### Description of the task
Rewrite every line of text in the data below as a numbered list with one line per item, skipping blank lines. Leave the pictures out of your answer.

### Data
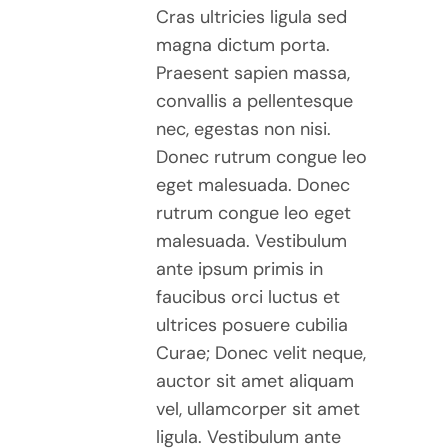
Cras ultricies ligula sed
magna dictum porta.
Praesent sapien massa,
convallis a pellentesque
nec, egestas non nisi.
Donec rutrum congue leo
eget malesuada. Donec
rutrum congue leo eget
malesuada. Vestibulum
ante ipsum primis in
faucibus orci luctus et
ultrices posuere cubilia
Curae; Donec velit neque,
auctor sit amet aliquam
vel, ullamcorper sit amet
ligula. Vestibulum ante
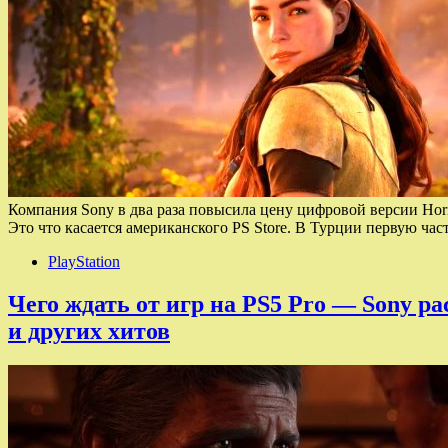
Компания Sony в два раза повысила цену цифровой версии Horizo
Это что касается американского PS Store. В Турции первую ча
PlayStation
Чего ждать от игр на PS5 Pro — Sony рас
и других хитов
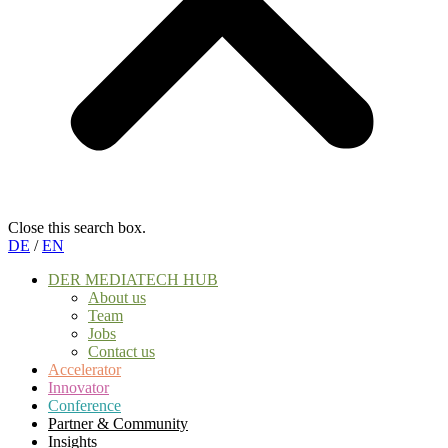
Close this search box.
DE
/
EN
DER MEDIATECH HUB
About us
Team
Jobs
Contact us
Accelerator
Innovator
Conference
Partner & Community
Insights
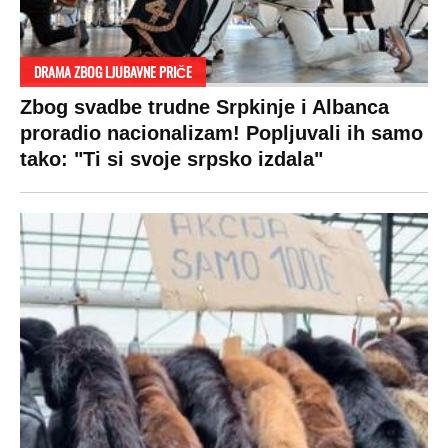
DRAMA ZBOG LJUBAVNE PRIČE
Zbog svadbe trudne Srpkinje i Albanca
proradio nacionalizam! Popljuvali ih samo
tako: "Ti si svoje srpsko izdala"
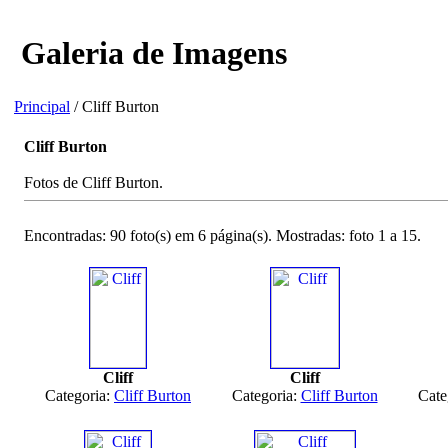
Galeria de Imagens
Principal
/ Cliff Burton
Cliff Burton
Fotos de Cliff Burton.
Encontradas: 90 foto(s) em 6 página(s). Mostradas: foto 1 a 15.
Cliff
Cliff
Categoria:
Cliff Burton
Categoria:
Cliff Burton
Cate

### Task output
1. Cras ultricies ligula sed
2. magna dictum porta.
3. Praesent sapien massa,
4. convallis a pellentesque
5. nec, egestas non nisi.
6. Donec rutrum congue leo
7. eget malesuada. Donec
8. rutrum congue leo eget
9. malesuada. Vestibulum
10. ante ipsum primis in
11. faucibus orci luctus et
12. ultrices posuere cubilia
13. Curae; Donec velit neque,
14. auctor sit amet aliquam
15. vel, ullamcorper sit amet
16. ligula. Vestibulum ante
17. Компания Sony в два раза повысила цену цифровой версии Horizo
18. Это что касается американского PS Store. В Турции первую ча
19. PlayStation
20. Чего ждать от игр на PS5 Pro — Sony рас
21. и других хитов
22. Close this search box.
23. DE
24. /
25. EN
26. DER MEDIATECH HUB
27. About us
28. Team
29. Jobs
30. Contact us
31. Accelerator
32. Innovator
33. Conference
34. Partner & Community
35. Insights
36. DRAMA ZBOG LJUBAVNE PRIČE
37. Zbog svadbe trudne Srpkinje i Albanca
38. proradio nacionalizam! Popljuvali ih samo
39. tako: "Ti si svoje srpsko izdala"
40. Galeria de Imagens
41. Principal
42. / Cliff Burton
43. Cliff Burton
44. Fotos de Cliff Burton.
45. Encontradas: 90 foto(s) em 6 página(s). Mostradas: foto 1 a 15.
46. Cliff
47. Cliff
48. Categoria:
49. Cliff Burton
50. Categoria:
51. Cliff Burton
52. Cate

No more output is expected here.